Langsung ke konten utama

Menyoal Antologi Puisi Berbahasa Inggris

Artikel ini berawal dari kegelisahan saya pribadi atas minimnya perhatian kita terhadap dunia perpuisian terutama terhadap buku-buku antologi puisi yang sedikit peminat/pembeli. Di samping itu mulai bermunculan pula antologi-antologi puisi berbahasa Inggris. Seketika saya langsung berpikir apakah antologi tersebut telah ada pasarnya? Atau hanya sekadar nekat karena ingin menunjukkan eksistensi penyairnya. Semoga saya mendapat pencerahan.

Pertama kali dipublikasikan oleh Harian Medan Bisnis (Art & Culture) edisi Minggu, 17 Desember 2017.
Pic: Epaper Medan Bisnis


Tujuan utama seorang sastrawan menciptakan karya sastra, baik itu dalam bentuk prosa maupun puisi adalah agar karya sastra tersebut dapat dibaca, dinikmati, dipedomani, dan kalau bisa dipetik untuk dijadikan sebagai pembelajaran oleh para pembaca. Karena pada hakikatnya karya sastra tentu saja berisi pesan moral yang tinggi terhadap berbagai isu yang dituangkan sang pengarang di dalam tulisannya. Baik itu tertuang secara tersurat maupun tersirat.

- _Ketentuan tugas_
Tuliskan kembali seluruh kutipan tentang antologi puisi berbahasa Inggris di atas tanpa mengubah satu kata atau tanda baca pun.

- _Materi yang disediakan_

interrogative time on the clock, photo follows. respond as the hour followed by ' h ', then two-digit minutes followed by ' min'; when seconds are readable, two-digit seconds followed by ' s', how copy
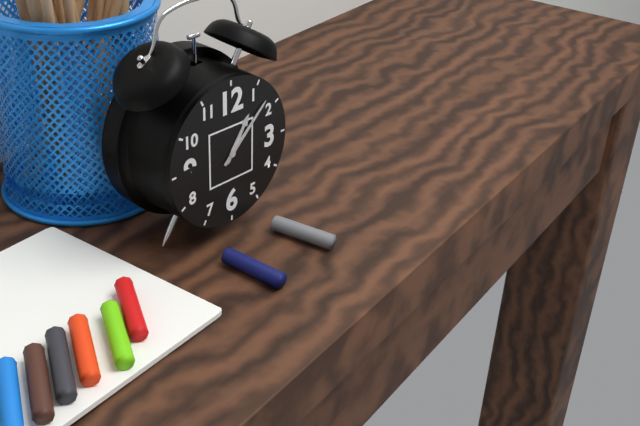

- _Jawaban berikut_
Langsung ke konten utama

Menyoal Antologi Puisi Berbahasa Inggris

Artikel ini berawal dari kegelisahan saya pribadi atas minimnya perhatian kita terhadap dunia perpuisian terutama terhadap buku-buku antologi puisi yang sedikit peminat/pembeli. Di samping itu mulai bermunculan pula antologi-antologi puisi berbahasa Inggris. Seketika saya langsung berpikir apakah antologi tersebut telah ada pasarnya? Atau hanya sekadar nekat karena ingin menunjukkan eksistensi penyairnya. Semoga saya mendapat pencerahan.

Pertama kali dipublikasikan oleh Harian Medan Bisnis (Art & Culture) edisi Minggu, 17 Desember 2017.
Pic: Epaper Medan Bisnis


Tujuan utama seorang sastrawan menciptakan karya sastra, baik itu dalam bentuk prosa maupun puisi adalah agar karya sastra tersebut dapat dibaca, dinikmati, dipedomani, dan kalau bisa dipetik untuk dijadikan sebagai pembelajaran oleh para pembaca. Karena pada hakikatnya karya sastra tentu saja berisi pesan moral yang tinggi terhadap berbagai isu yang dituangkan sang pengarang di dalam tulisannya. Baik itu tertuang secara tersurat maupun tersirat.